Last edited by Megatron-UK; 04-04-2023 at 01:41 PM.
That makes sense to me!! Good work! I will not transfer my OCD...
But while you have access, are you powder coating all the tin? Boy, they came out so nice on my car, I powdered everything, really looks nice.
With the distributor right there, can you pop it off and check the rotor, or just replace the car and wires? Your call of course.
If you have a good borescope (under $100 in US for a dual camera), you can turn the crank, and look inside the cylinder and see the walls and the valves. It is a lot more fun than watching TV.
I have media blasted and repainted most of the tinware, also cleaned up all the aluminium heat shields and their support bracketry from under the rear arches.

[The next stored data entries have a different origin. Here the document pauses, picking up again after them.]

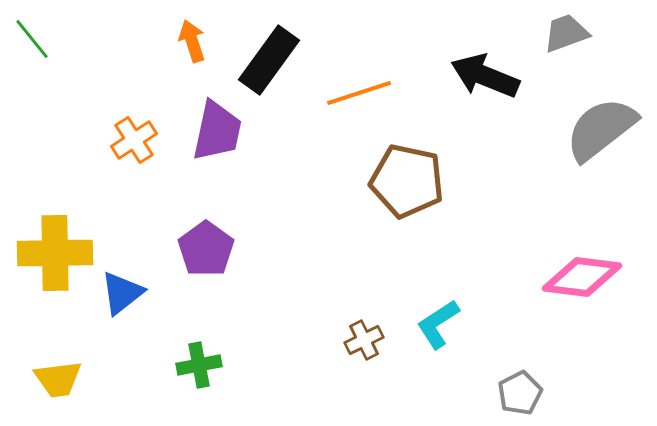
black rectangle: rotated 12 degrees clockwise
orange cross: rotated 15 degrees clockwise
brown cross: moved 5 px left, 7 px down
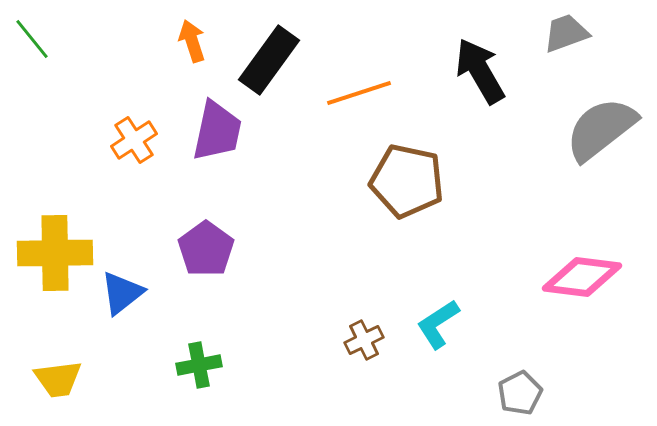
black arrow: moved 5 px left, 5 px up; rotated 38 degrees clockwise
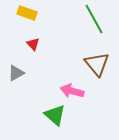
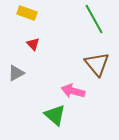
pink arrow: moved 1 px right
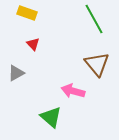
green triangle: moved 4 px left, 2 px down
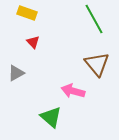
red triangle: moved 2 px up
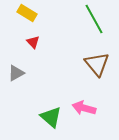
yellow rectangle: rotated 12 degrees clockwise
pink arrow: moved 11 px right, 17 px down
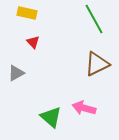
yellow rectangle: rotated 18 degrees counterclockwise
brown triangle: rotated 44 degrees clockwise
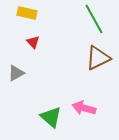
brown triangle: moved 1 px right, 6 px up
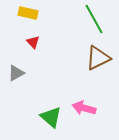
yellow rectangle: moved 1 px right
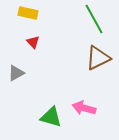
green triangle: rotated 25 degrees counterclockwise
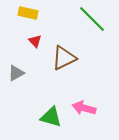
green line: moved 2 px left; rotated 16 degrees counterclockwise
red triangle: moved 2 px right, 1 px up
brown triangle: moved 34 px left
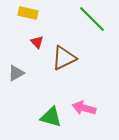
red triangle: moved 2 px right, 1 px down
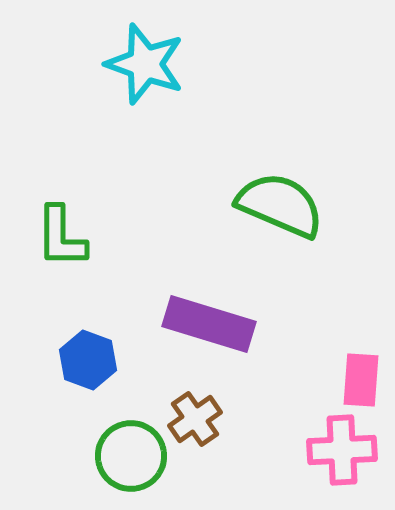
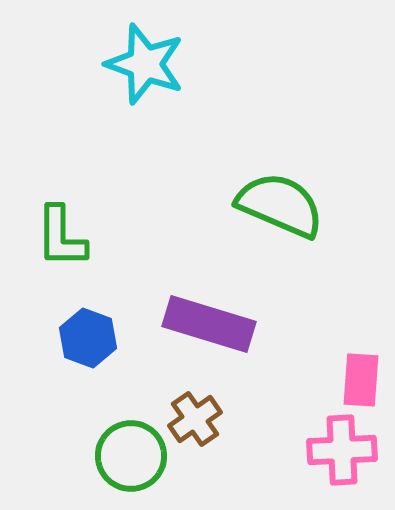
blue hexagon: moved 22 px up
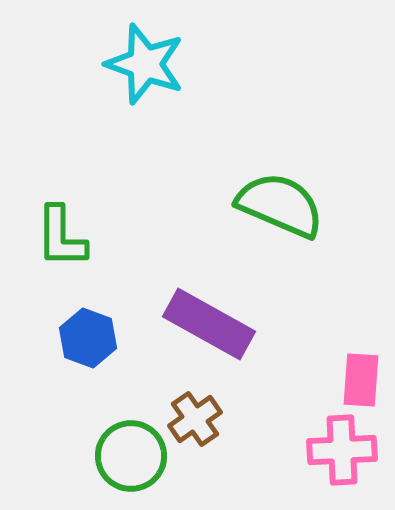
purple rectangle: rotated 12 degrees clockwise
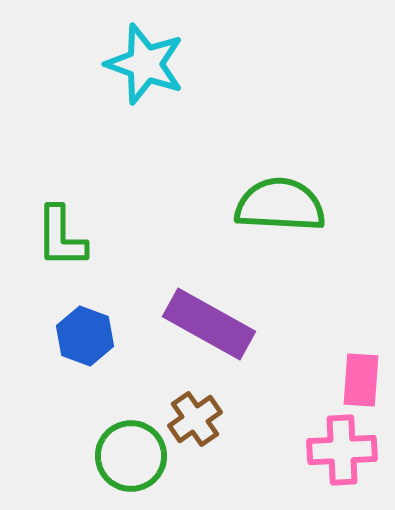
green semicircle: rotated 20 degrees counterclockwise
blue hexagon: moved 3 px left, 2 px up
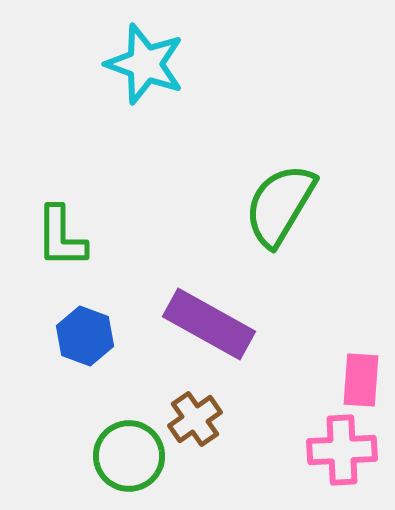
green semicircle: rotated 62 degrees counterclockwise
green circle: moved 2 px left
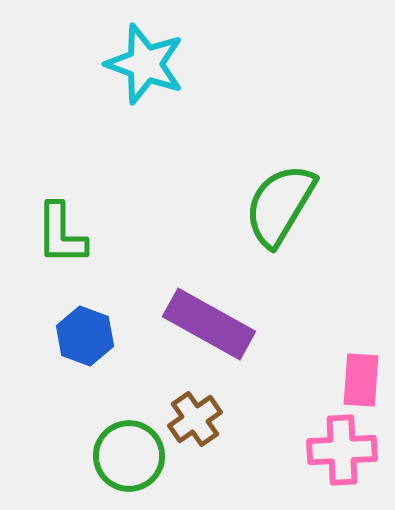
green L-shape: moved 3 px up
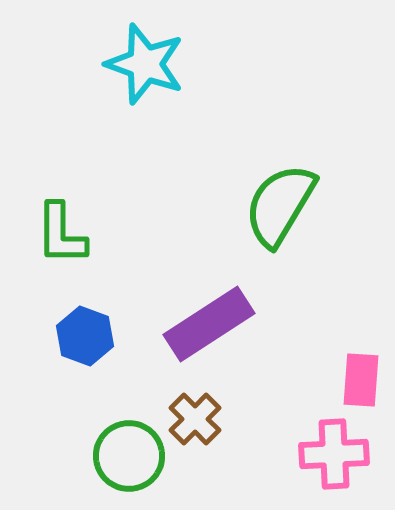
purple rectangle: rotated 62 degrees counterclockwise
brown cross: rotated 10 degrees counterclockwise
pink cross: moved 8 px left, 4 px down
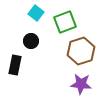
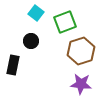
black rectangle: moved 2 px left
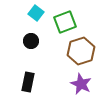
black rectangle: moved 15 px right, 17 px down
purple star: rotated 20 degrees clockwise
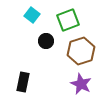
cyan square: moved 4 px left, 2 px down
green square: moved 3 px right, 2 px up
black circle: moved 15 px right
black rectangle: moved 5 px left
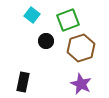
brown hexagon: moved 3 px up
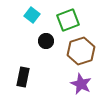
brown hexagon: moved 3 px down
black rectangle: moved 5 px up
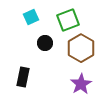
cyan square: moved 1 px left, 2 px down; rotated 28 degrees clockwise
black circle: moved 1 px left, 2 px down
brown hexagon: moved 3 px up; rotated 12 degrees counterclockwise
purple star: rotated 15 degrees clockwise
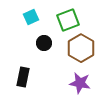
black circle: moved 1 px left
purple star: moved 1 px left, 1 px up; rotated 30 degrees counterclockwise
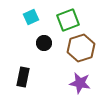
brown hexagon: rotated 12 degrees clockwise
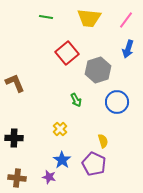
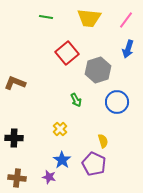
brown L-shape: rotated 45 degrees counterclockwise
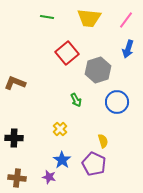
green line: moved 1 px right
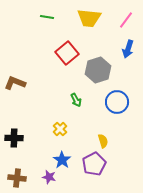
purple pentagon: rotated 20 degrees clockwise
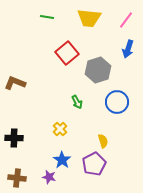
green arrow: moved 1 px right, 2 px down
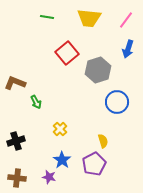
green arrow: moved 41 px left
black cross: moved 2 px right, 3 px down; rotated 18 degrees counterclockwise
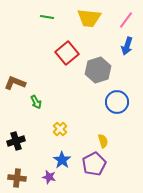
blue arrow: moved 1 px left, 3 px up
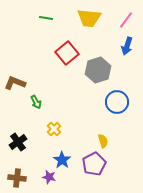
green line: moved 1 px left, 1 px down
yellow cross: moved 6 px left
black cross: moved 2 px right, 1 px down; rotated 18 degrees counterclockwise
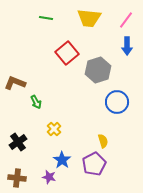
blue arrow: rotated 18 degrees counterclockwise
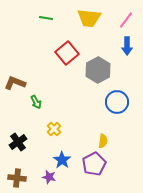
gray hexagon: rotated 10 degrees counterclockwise
yellow semicircle: rotated 24 degrees clockwise
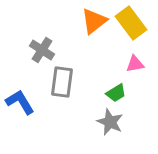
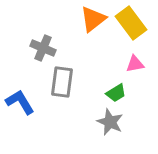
orange triangle: moved 1 px left, 2 px up
gray cross: moved 1 px right, 2 px up; rotated 10 degrees counterclockwise
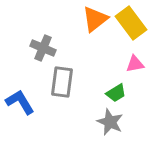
orange triangle: moved 2 px right
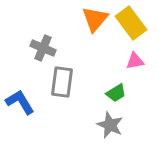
orange triangle: rotated 12 degrees counterclockwise
pink triangle: moved 3 px up
gray star: moved 3 px down
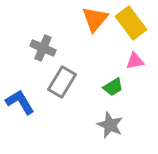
gray rectangle: rotated 24 degrees clockwise
green trapezoid: moved 3 px left, 6 px up
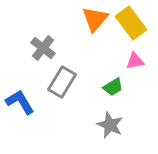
gray cross: rotated 15 degrees clockwise
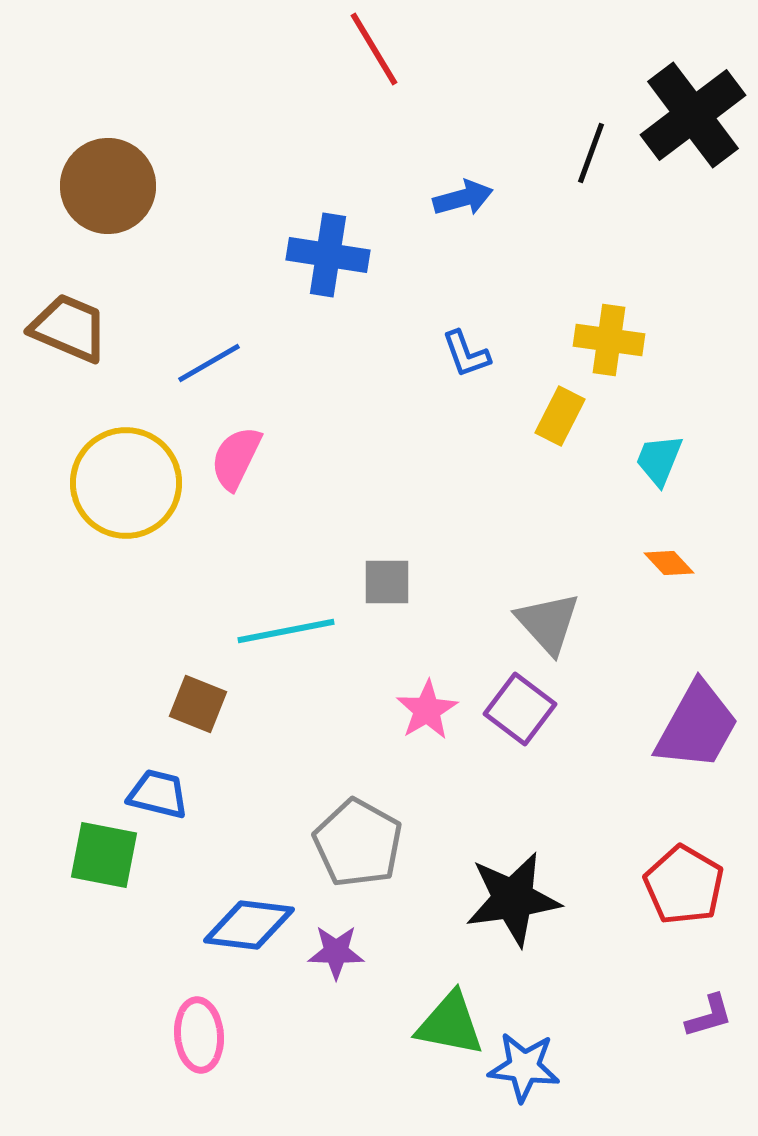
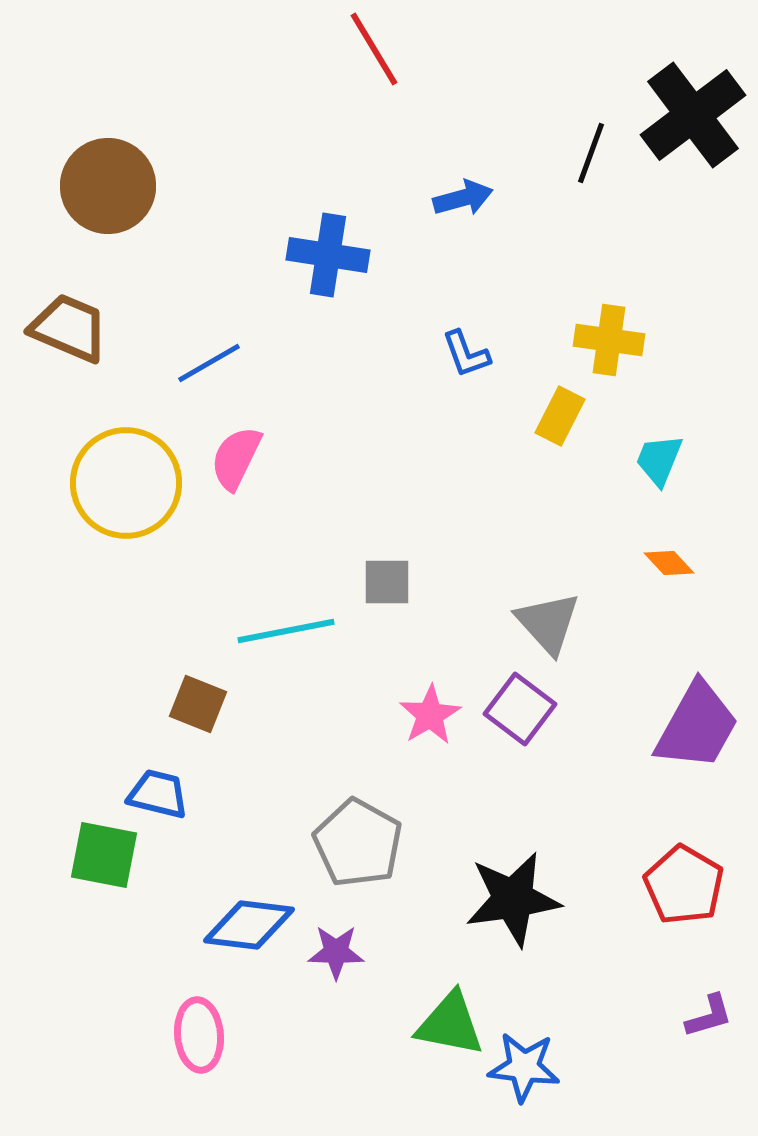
pink star: moved 3 px right, 5 px down
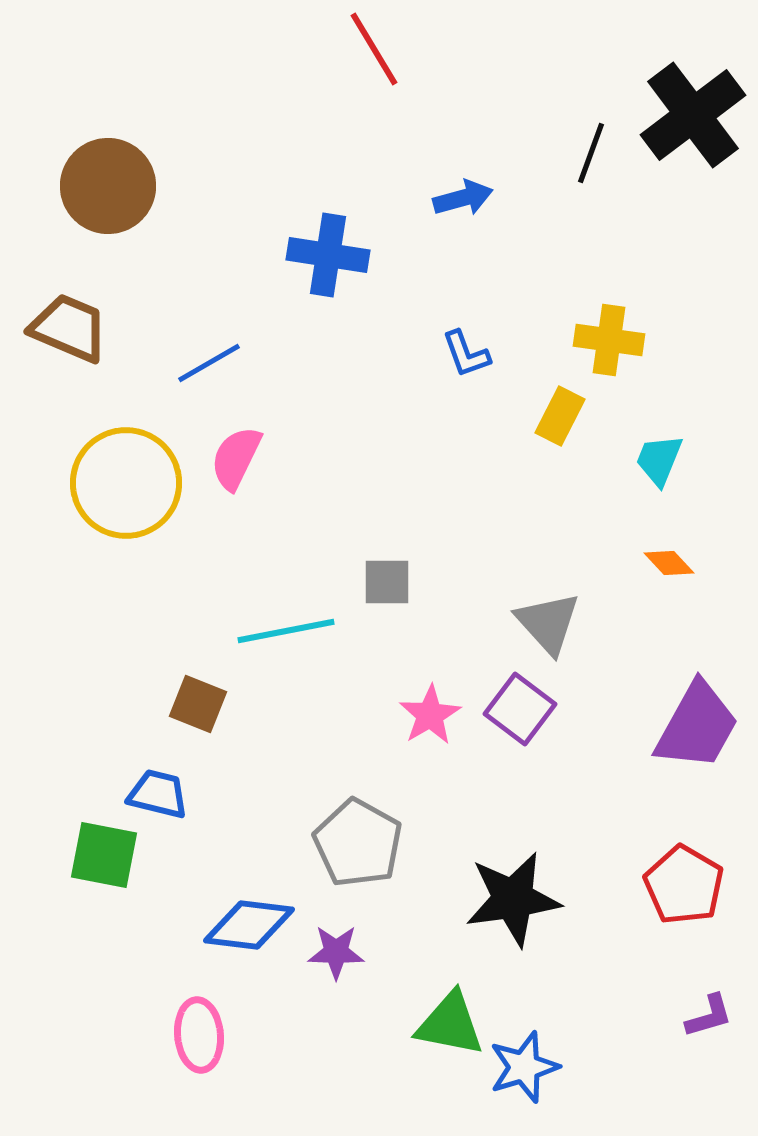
blue star: rotated 24 degrees counterclockwise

valve covers have been media blasted, painted and clear coated ... I couldn't resist picking out 'Porsche' in red
Waste gate has been refurbed with new diaphragm and a 1bar spring, new Cargraphic wastegate bypass cat, new Fabspeed exhaust tips. Also filed down the mounting flanges of my existing GSF headers, where I thought they were leaking, all new fasteners to be used, of course. Am also thinking about getting an O2 sensor boss welded into my existing Fabspees cat bypass in case I want to get a wideband sensor in the future.
New RS engine mounts fitted, new heat exchanger air ducting pipework... It's turned into quite a bit of work.
I want it all done within the next month or so, as later this year I want to start on suspension rework!